**WHAT IS EXPECTED:** Images should be left out, and everything else in the listing reproduced exactly.

Start of STORED DATA

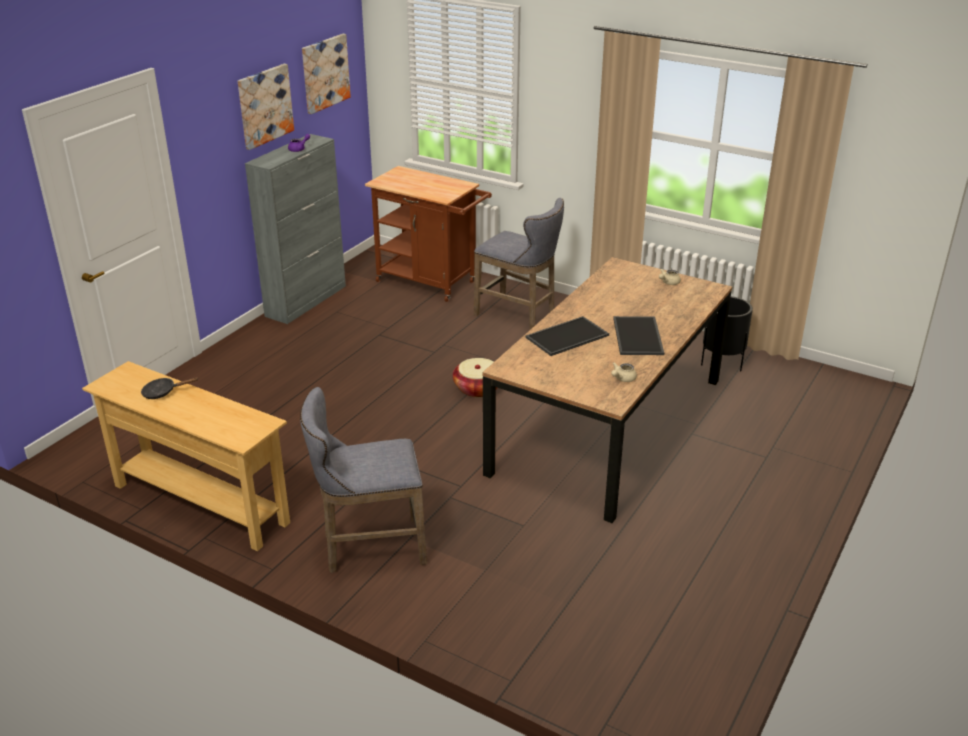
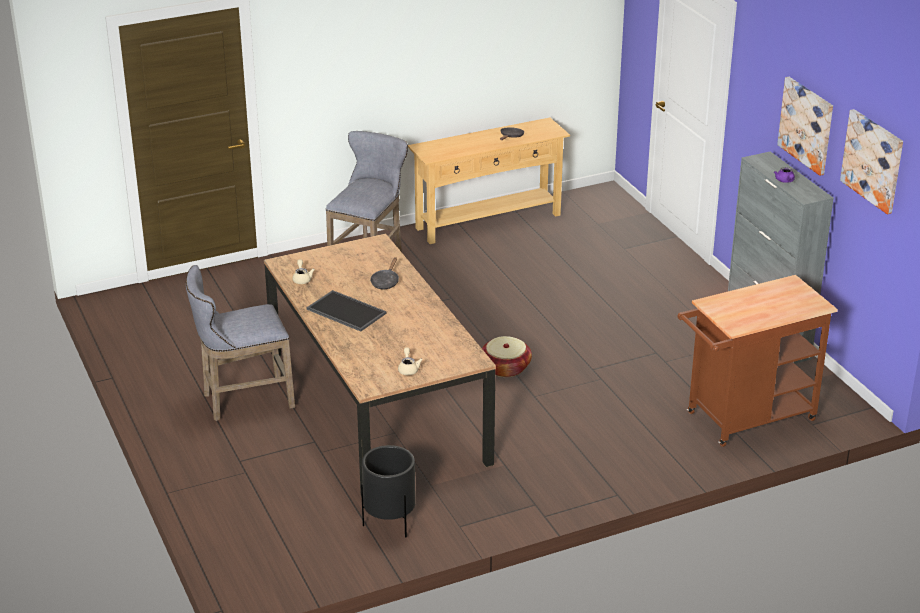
camera: 125 degrees right, 0 degrees up
grey stool [474,198,564,330] -> grey stool moved to [186,265,295,421]
tray [526,316,609,356] -> black frying pan [370,257,399,289]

End of STORED DATA

**ANSWER TO THE EXERCISE:**
camera: 125 degrees right, 0 degrees up
grey stool [474,198,564,330] -> grey stool moved to [186,265,295,421]
tray [526,316,609,356] -> black frying pan [370,257,399,289]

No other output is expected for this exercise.